Post Traumatic Stress Disorder, more commonly known by its acronym PTSD, is a serious psychological reaction that can occur in someone who has suffered an overwhelmingly terrifying event or ordeal in which they faced a threat of, or actually underwent, grave physical harm. Many such cases are associated with war or some event that seriously threatened the affected person’s life or safety.
Most people who experience a traumatic event – for example a serious accident, assault, war, torture, abuse or some severe natural disaster that placed their life or safety at risk – will naturally suffer psychological and emotional reactions. Usually these reactions – involving fear, anger, shame, guilt or excessive sadness – resolve with the passage of time . A few people, however, develop the long lasting condition we now term Post Traumatic Stress Disorder.
The symptoms and signs of PTSD may appear soon after the traumatic event – or they may only develop months or even years later.
Clinical Features of PTSD
The main symptoms features are
- Being constantly on edge.

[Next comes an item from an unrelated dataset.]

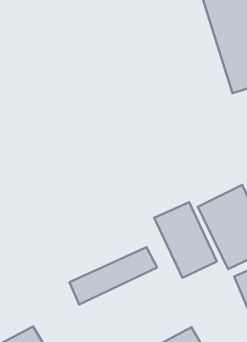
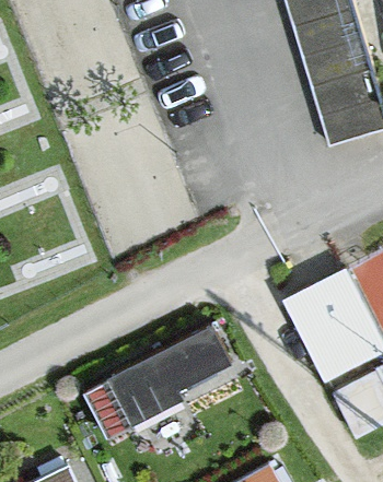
building: [154,202,217,278] -> none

This results in irritability, poor concentration, difficulty in falling asleep or waking up in the early hours of the morning. People thus affected are easily startled and appear to be constantly on the lookout for danger
- Reliving the traumatic event through nightmares or recurring flashbacks. These flashbacks of memory can be triggered by particular events or stimuli such as sights or sounds associated with the original event. They are often accompanied by intense emotional or physical reactions such as palpitations, sweating, tremors or panic.

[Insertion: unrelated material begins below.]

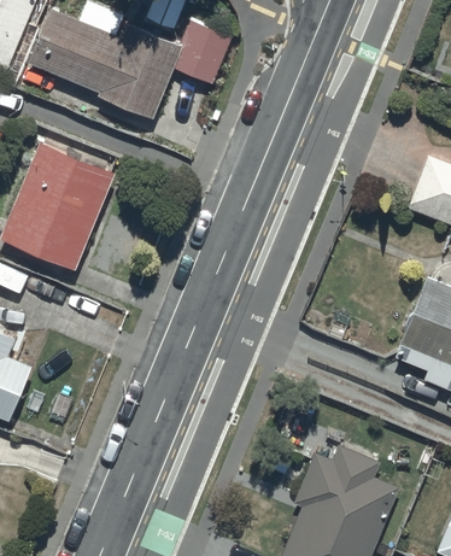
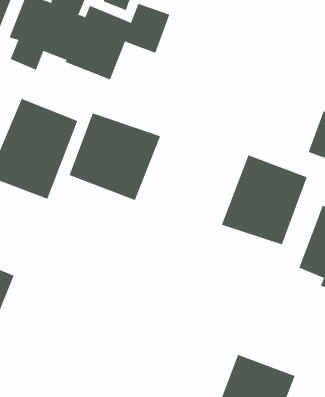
building: none -> [69,113,161,201]
building: none -> [221,154,307,245]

- Avoiding reminders of the event. Those suffering from PTSD tend to avoid people, places and activities that are associated with the traumatic event – for example, affected former soldiers may keep away from reunions and parades, losing interest in daily life and become detached from friends and family.
PTSD can progress to depression and abuse of alcohol or addictive drugs.
Treatment for PTSD
People affected by PTSD can be helped by support, counselling and medications. Obtaining relief of their symptoms and improving their relationships, especially with their families and loved ones, is possible. Helping them to obtain and maintain stable employment is an important goal.

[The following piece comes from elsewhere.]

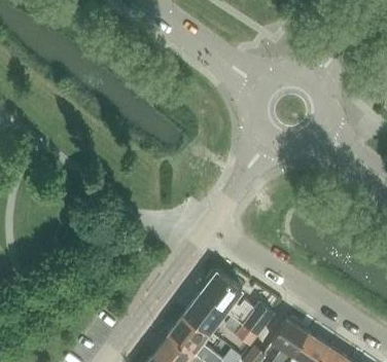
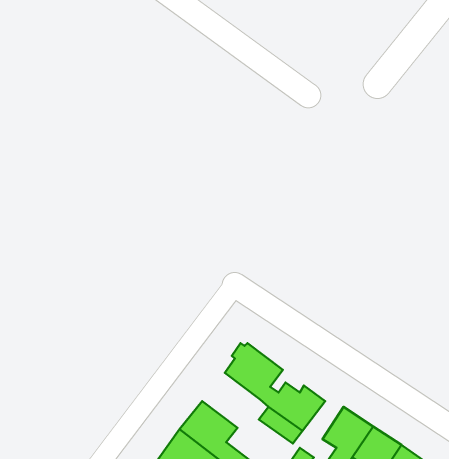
building: [184,293,226,333] -> none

Several strategies are involved in the management of someone with PTSD. These include
- providing them with a proper understanding of the condition
- counselling, usually by a trained psychologist, with the goal of learning to recall the traumatic event without the associated distress
- joining support groups where they can network with others suffering from PTSD
- undertaking treatment programmes such as anger management
- learning relaxation techniques
- medications (these include antidepressants and anxiolytics)
- reducing dependence on alcohol and addictive drugs
Effect of PTSD on families
PTSD has an impact not only on those actually suffering from the condition, but also on their near and dear ones. Families of sufferers may have to cope with unstable emotional behaviour and job instability. Today, there are support organisations for the families of those with PTSD.